Beutet Deutschland mit dem Euro Amerika aus?
Leitartikel Der US-Präsident dämonisiert unsere Exportkraft und vermutet hinter der schwachen europäischen Währung eine Verschwörung. Hier helfen nur noch Fakten
In Zeiten von Verschwörungstheorien, glatten Lügen und alternativem Fakten-Quatsch ist ein kühler Kopf gefragt. Leider hat Wissen einen entscheidenden Nachteil: Es muss im Schweiße des Angesichts durch Recherche und Nachdenken errungen werden. Das schmeckt Populisten nicht.
Wer sich mit Trump und anderen Nachdenk-Verweigerern auseinandersetzt, dem bleibt nichts anderes übrig, als auf die Kraft der Fakten zu setzen. So besagt eine vom USPräsidenten unterstützte Verschwörungstheorie, Deutschland beute dank eines unterbewerteten und manipulierten Euro mit aggressiver Exportpolitik die USA aus. Es reicht nicht, einfach nur „Unsinn“zu rufen. Wirkungsvoller ist es, eine Fakten-Rakete zu zünden. Die erste Stufe des Wahrheitsgeschosses lässt keinen Zweifel daran: Der Eurokurs wird nicht von Deutschland bestimmt, sondern bildet sich an den Finanzmärkten. Dass die europäische Währung gegenüber dem Dollar nachgegeben hat und es für Amerikaner damit attraktiver ist, deutsche Waren zu kaufen, entspringt nicht germanischer Heimtücke. Denn die vergleichbare Schwäche des Euro ist das Resultat eines trotz deutscher Kraft insgesamt mauen europäischen Wirtschaftsraums. Reformfaule Staaten wie Italien und Griechenland tun dem Euro nicht gut. Träge Nationen wie Frankreich stoppen ihn.
Auf der anderen Seite – und das ist die zweite Stufe der Wahrheitsrakete – steht eine US-Wirtschaft, die unter dem zu Unrecht geschmähten Ex-Präsidenten Obama nach der Finanzkrise des Jahres 2008 einen beachtlichen Aufstieg vollzogen hat. Darüber verliert Trump kein Wort. Er attackiert auch nicht Reform-Muffel wie Italien. Lieber schießt sich der chronische Fakten-Wegdrücker auf Deutschland ein, ohne zu erwähnen, dass der Euro im Vergleich zum Dollar in den Jahren 2000 und 2001 noch schwächer und 2008 sogar deutlich stärker als jetzt war.

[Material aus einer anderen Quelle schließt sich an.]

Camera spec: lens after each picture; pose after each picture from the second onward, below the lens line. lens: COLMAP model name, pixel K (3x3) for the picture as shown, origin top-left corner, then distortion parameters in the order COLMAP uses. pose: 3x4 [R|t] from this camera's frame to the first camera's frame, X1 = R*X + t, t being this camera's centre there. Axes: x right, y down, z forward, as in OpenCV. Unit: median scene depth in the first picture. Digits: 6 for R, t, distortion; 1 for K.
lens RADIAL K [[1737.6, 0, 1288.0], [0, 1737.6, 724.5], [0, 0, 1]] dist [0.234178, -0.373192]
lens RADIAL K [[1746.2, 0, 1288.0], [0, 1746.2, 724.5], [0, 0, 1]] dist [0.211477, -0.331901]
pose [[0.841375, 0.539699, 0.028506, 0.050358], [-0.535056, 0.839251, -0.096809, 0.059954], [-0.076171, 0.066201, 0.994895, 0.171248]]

Trump passt es dagegen ins Konzept, dass Deutschland 2016 so viele Waren ins Ausland verkauft hat wie noch nie. Beweist der neue Exportrekord klar teutonische Aggressivität? Mitnichten. Der daraus resultierende Überschuss in der deutschen Leistungsbilanz, also die Tatsache, dass wir mehr Güter aus- als einführen, ist das Ergebnis weltweiter individueller Kaufentscheidungen von Millionen Bürgern. Selbst Verschwörungstheoretikern wird es schwerfallen, zu belegen, dass all die Menschen von Merkel, Schäuble und finsteren deutschen Unternehmern manipuliert wurden. Hier zündet die dritte Stufe der Fakten-Rakete. Denn noch ist nicht bekannt, dass amerikanische Kunden gezwungen werden, sich für einen BMW zu entscheiden, obwohl sie lieber einen Chevrolet hätten.

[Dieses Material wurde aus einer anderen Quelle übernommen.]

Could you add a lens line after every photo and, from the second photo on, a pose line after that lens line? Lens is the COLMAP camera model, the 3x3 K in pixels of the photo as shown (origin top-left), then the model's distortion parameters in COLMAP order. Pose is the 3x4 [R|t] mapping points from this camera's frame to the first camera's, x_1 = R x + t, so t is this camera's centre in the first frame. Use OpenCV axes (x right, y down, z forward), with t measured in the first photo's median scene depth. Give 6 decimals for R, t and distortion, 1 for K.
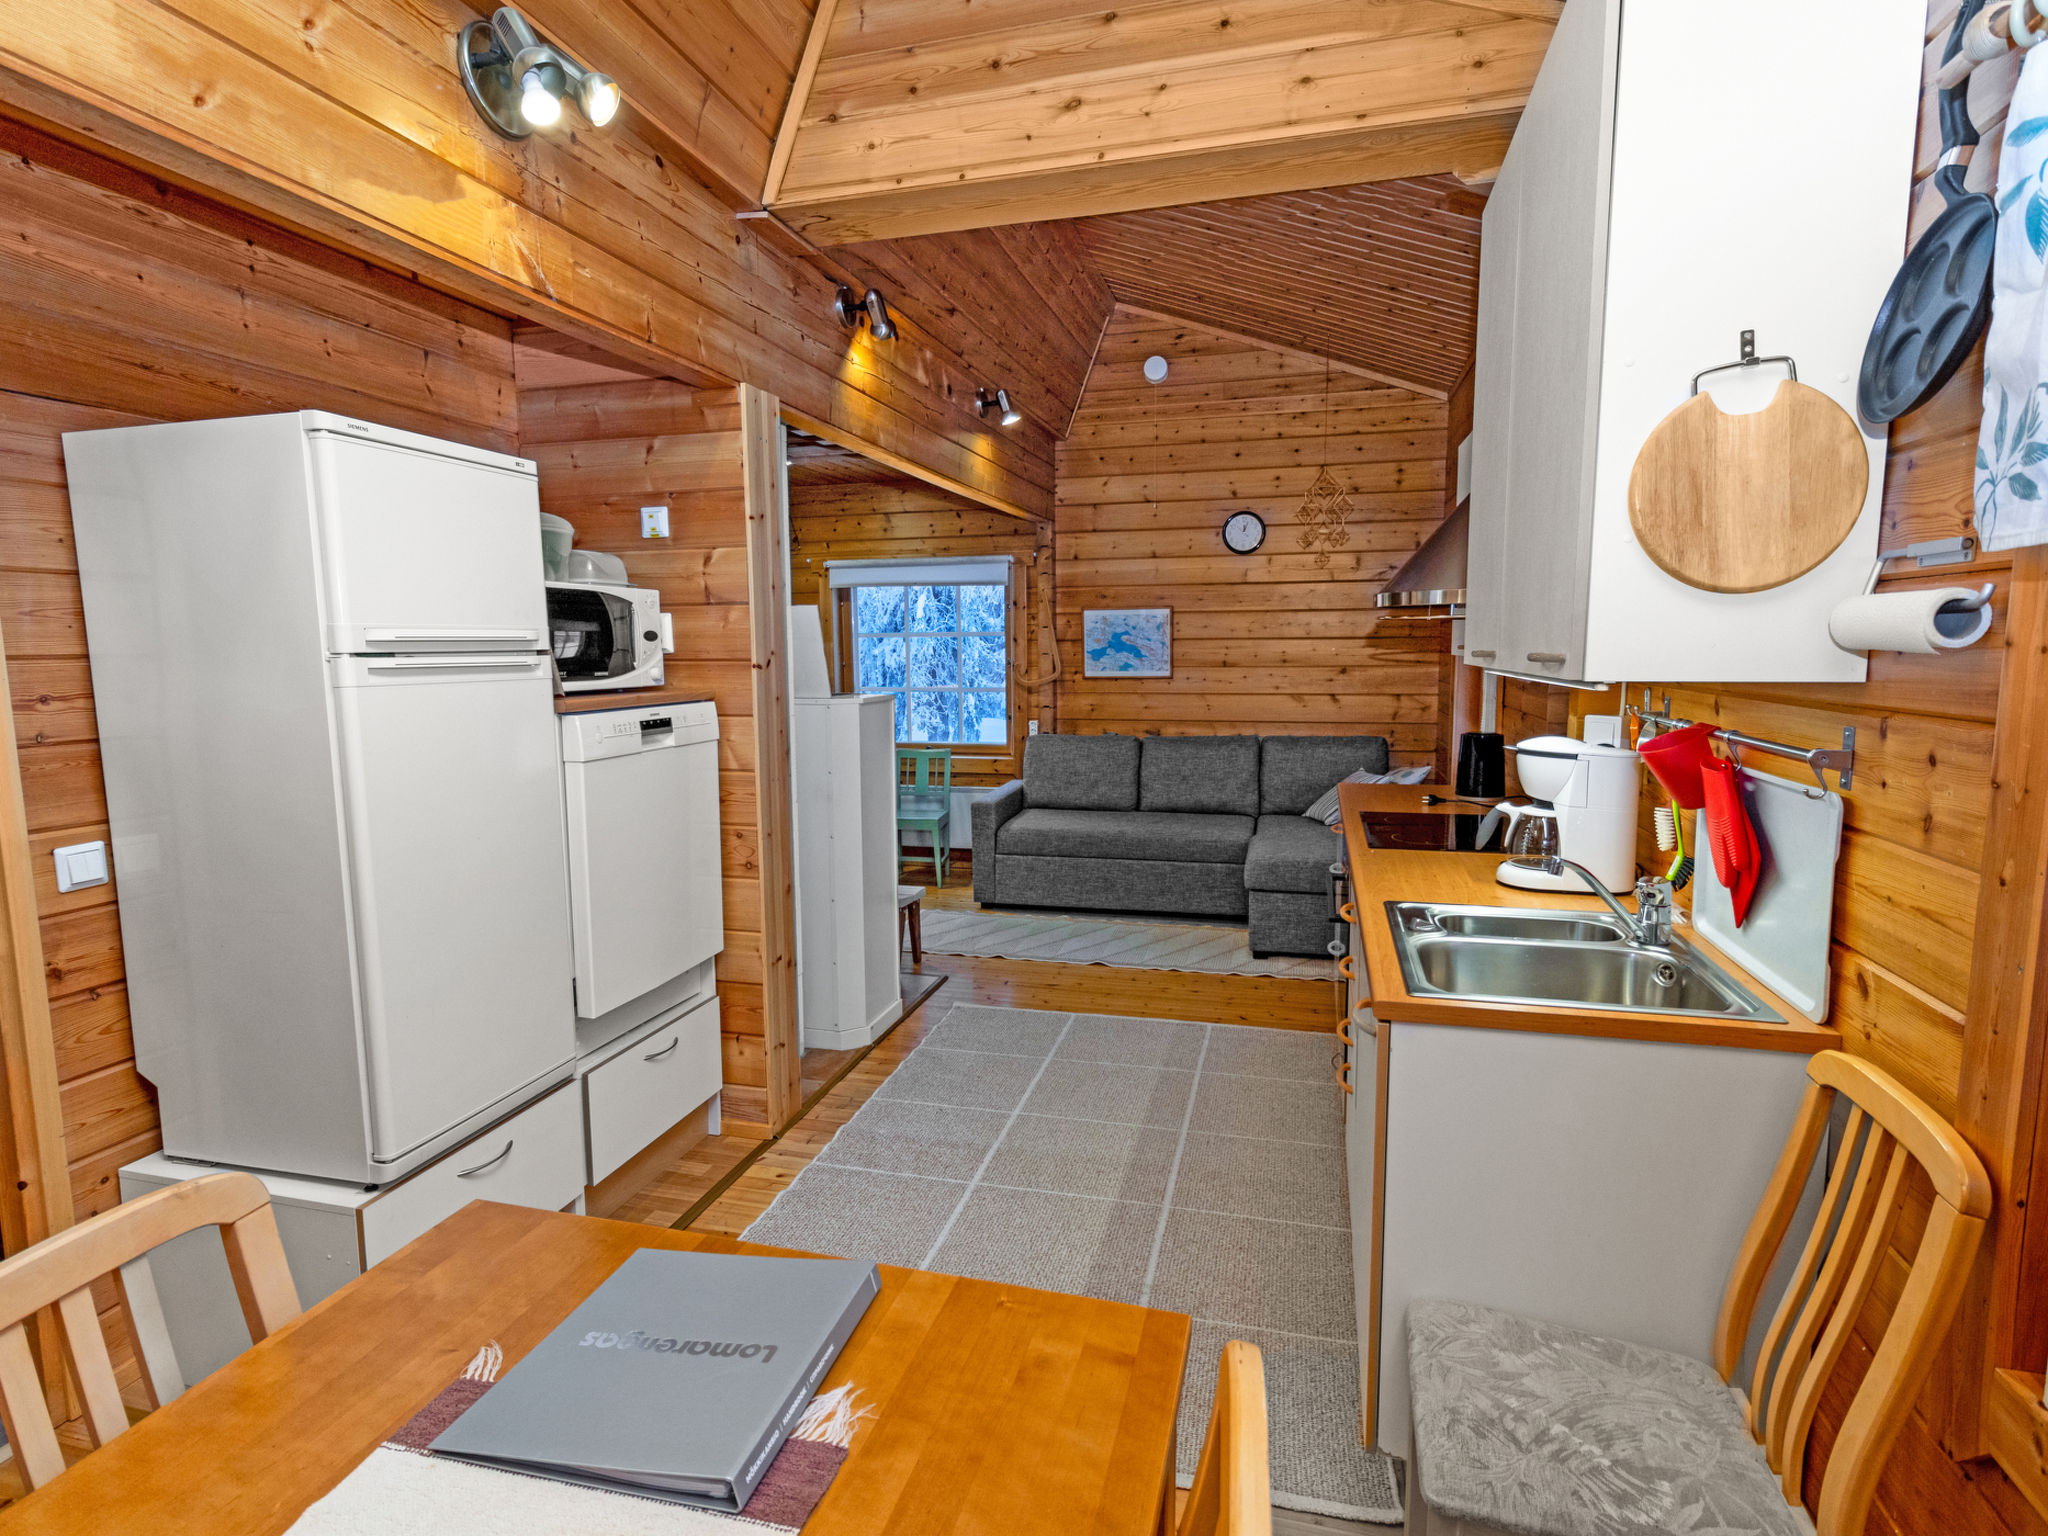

Ja, US-Konsumenten greifen auch immer häufiger zu deutschen Nivea-Produkten, was dem freien Willen der Verbraucher entspringt. Am Ende – und das will der Simplifizierer Trump seinen Wählern nicht eingestehen – kaufen sich Amerikaner einen BMW, weil sie von Technologie und Design begeistert sind. Deutsche Produkte punkten in den USA mit einem Mix aus Tradition und Innovation. Nivea-Creme gibt es seit 1911. Der Name ist aus dem Lateinischen abgeleitet und bedeutet die „Schneeweiße“. Nur dumm, dass Beiersdorf die Kult-Creme für Amerika in Mexiko produziert. Erhebt Trump also Importzölle, wird Nivea in den USA teurer. Die Politik des Amateur-Ökonomen schadet Verbrauchern seines Landes. Sie werden Trump im Geldbeutel spüren.
Da Wahlen meist Geldbeutelwahlen sind, könnte es sein, dass der Präsident, wenn er noch mal antritt, die Quittung bekommt. Diese Einschätzung beruht leider nicht auf Fakten, sondern Hoffnungen.